Forgetting & in scanf

int age;
scanf("%d", age);    /* passes the value of age; scanf needs the address */

The type-algebra view: scanf reads %d and expects its next argument to be int *. You passed int. Mismatch: one level too shallow. Fix by adding one &: scanf("%d", &age);.

This is why the & rule for scanf is not a special case. Every variadic function that writes into a caller’s variable needs one more level of indirection than a function that just reads the value. & is how you deliver it.


Reading messy declarations

The type-algebra rule applies to declarator syntax too, with one adjustment: read the declarator right-to-left, applying * as “pointer to” each time.

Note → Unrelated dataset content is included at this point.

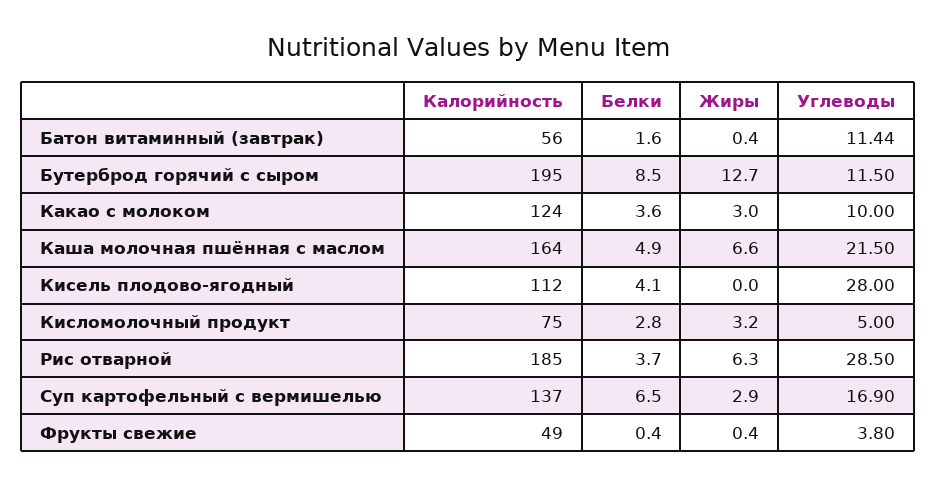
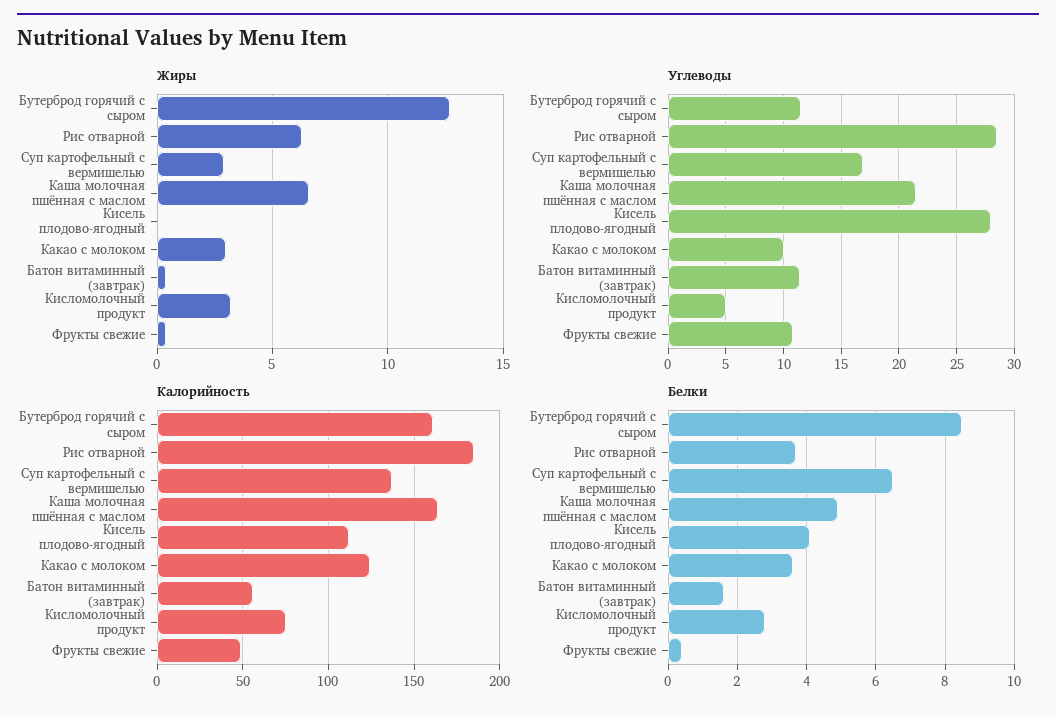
Калорийность, Бутерброд горячий с сыром: 195 -> 160
Углеводы, Фрукты свежие: 3.8 -> 11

Declaration Reading Final type
int x plain int int
int *p p is a pointer to int int *
int **pp pp is a pointer to a pointer to int int **
int ***ppp pointer to pointer to pointer to int int ***
char **argv argv is a pointer to a pointer to char char **

For declarators with array brackets and function parens mixed in, use the full right-left rule: start at the identifier, read right first (arrays/functions), then left (pointers), respecting parentheses. That level of complication is rare in CSCD 240; the typed-stars-count rule handles everything you will see until int (*cmp)(const void *, const void *) shows up in week 7.


Practice: compute the type and value

Given:

int a = 7;                   /* stored at 0x100 */
int b = 9;                   /* stored at 0x104 */
int  *p = &a;                /* stored at 0x200 */
int **pp = &p;               /* stored at 0x300 */

Fill in the type and value for each expression. Cover the answer column and try each on your own first.

Expression Type Value
a int 7
p int * 0x100
*p int 7
&b int * 0x104
pp int ** 0x200
*pp int * 0x100 (same as p)
**pp int 7
&pp int *** 0x300
*&p int * 0x100 (same as p, inverses cancel)
&*p int * 0x100 (same as p, inverses cancel)

If you got every row without looking, you have the algebra. If you missed one, re-derive it by applying the rule one operator at a time.


Why this helps

Pointer mistakes feel mysterious when you reason about them in English (“the pointer to the pointer to the int”). They stop being mysterious when you reason about them in types (int ** → int * → int). Compiler errors become predictable: they are always telling you that some expression’s type is wrong by exactly one level. Quiz answers become mechanical: two columns, two rules.

Once the rule is automatic, you can put it down and stop thinking about it. That is the point. For the mechanical picture of how addresses themselves work (stack slots, virtual memory, what &x resolves to in the ELF), see the machine model deep dive.